Lafta reviewed his research showing that since the 2003 American-led invasion of Iraq an additional 654,965 Iraqis have died in addition to what would be expected based on pre-war mortality rates. And more than 600,000 of those deaths - or about 92 per cent - are attributable to violence. The findings were published in the October 2006 edition of The Lancet medical journal and co-authored by Lafta.

Lafta arrived in Canada July 13 on a direct flight from the Middle East and has been meeting since then with researchers including Tim Takaro, a medical doctor and SFU associate professor of health sciences.
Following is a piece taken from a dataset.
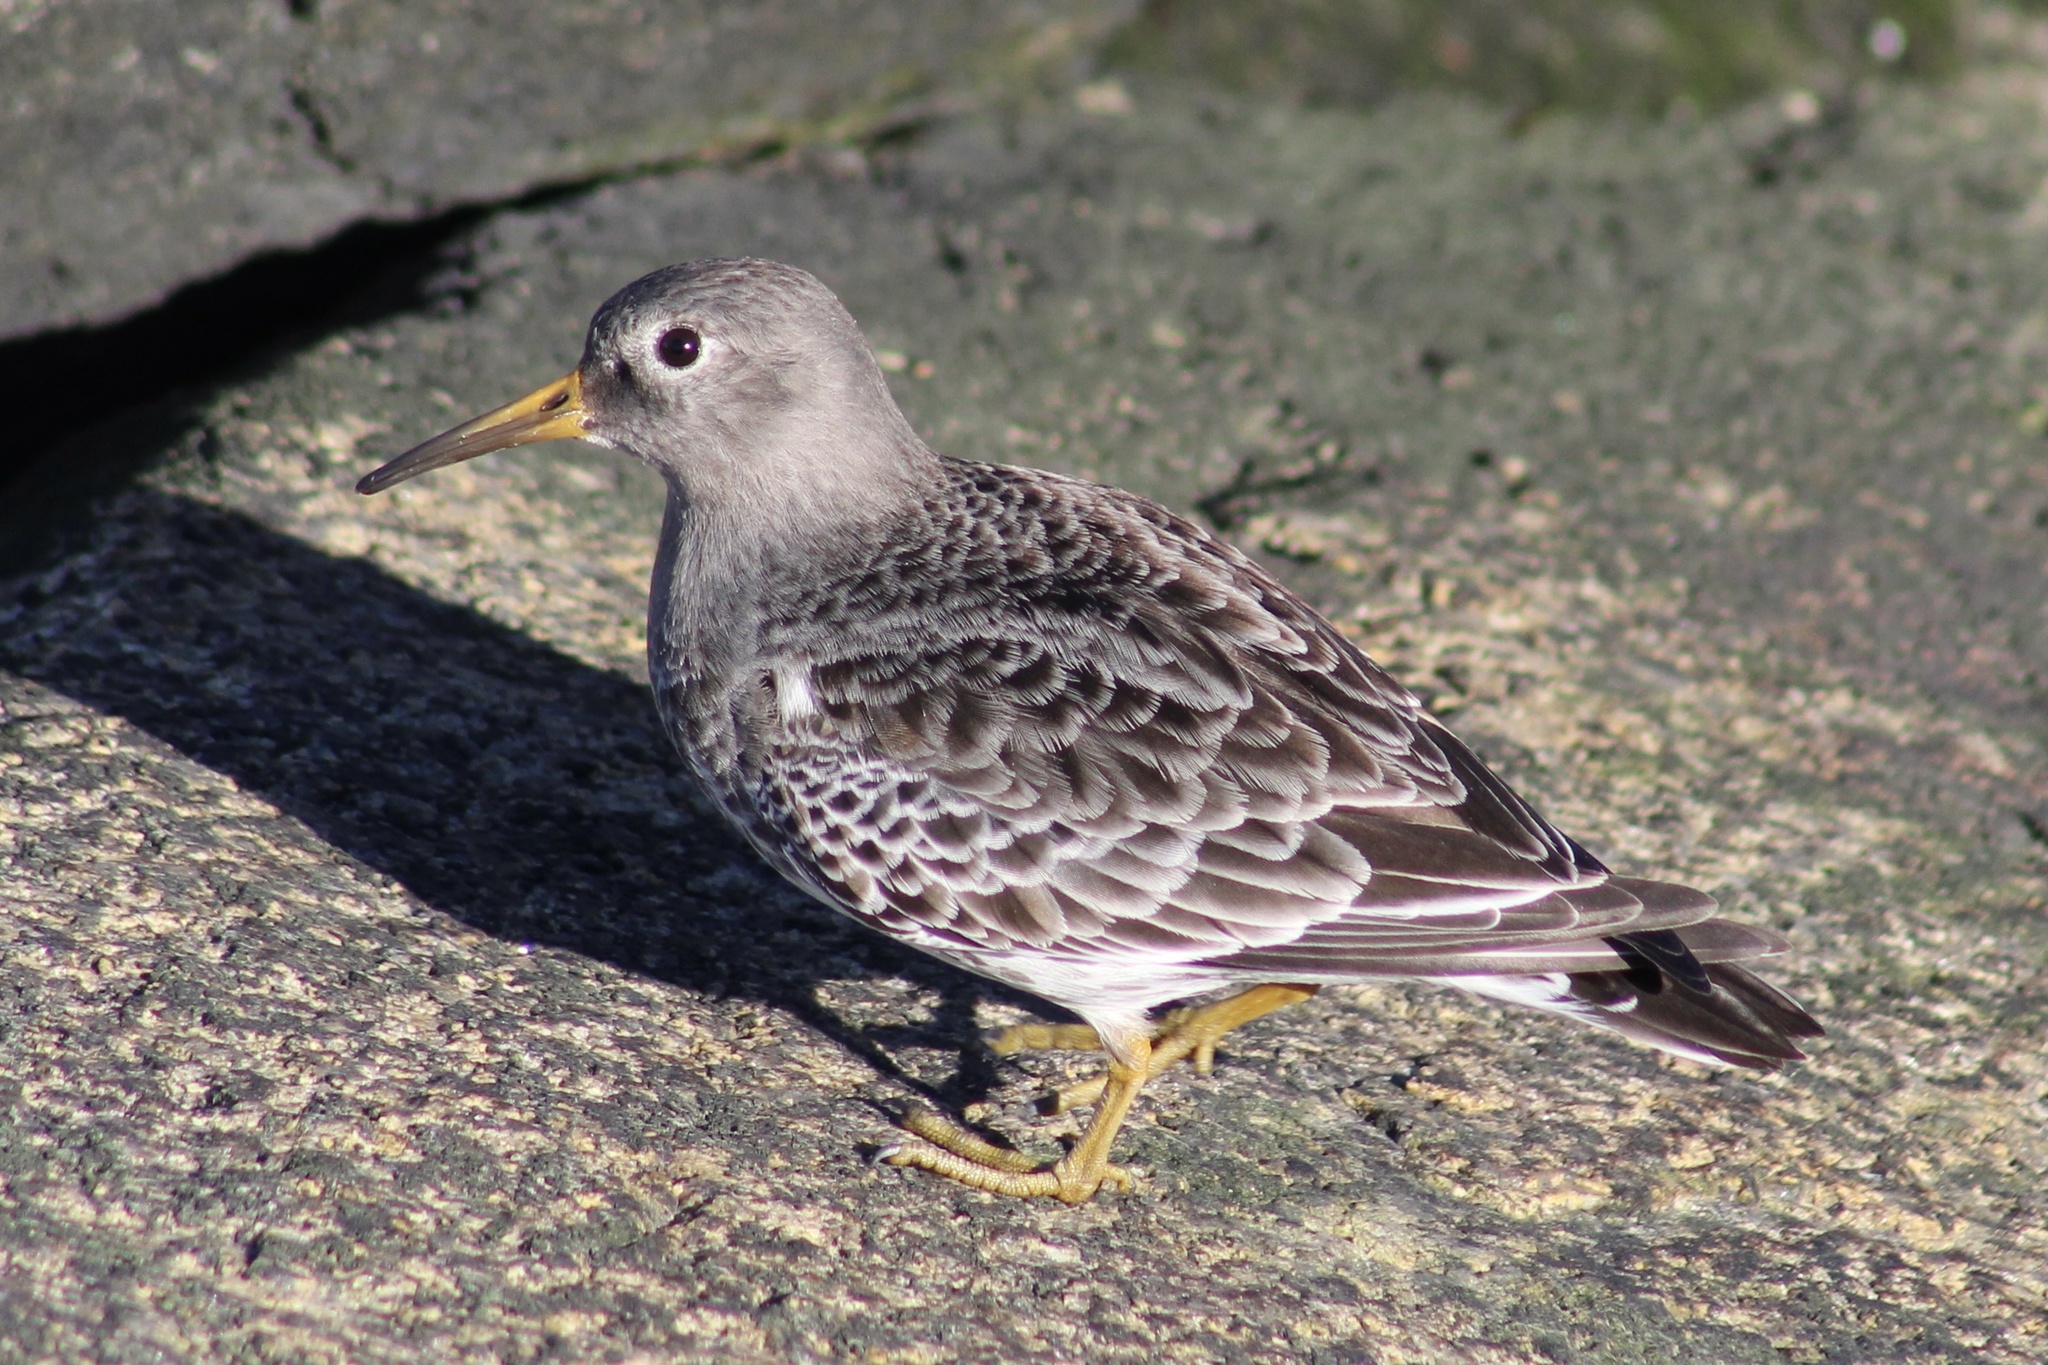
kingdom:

Lafta and Takaro, along with another Iraqi scientist and several scientists from the University of Washington, comprise a research team that is studying a rise in childhood cancers in Iraq. Puget Sound Partners, a Bill and Melinda Gates Foundation initiative, is funding the research.

"We’re delighted that Dr. Lafta could make it to Canada this time to give his public talk and collaborate with us on cancer research in Iraq, as well as bring his important message about the impact of the Iraq war on public health," says Takaro.

"We’re focussed on nailing down the rate of increase in childhood cancers in South Iraq from 1990 to 2006, what kinds of cancers are most prevalent, and which age groups are most affected. We are not looking at cancer causes yet. That would be a next step," adds Takaro, an environmental health expert.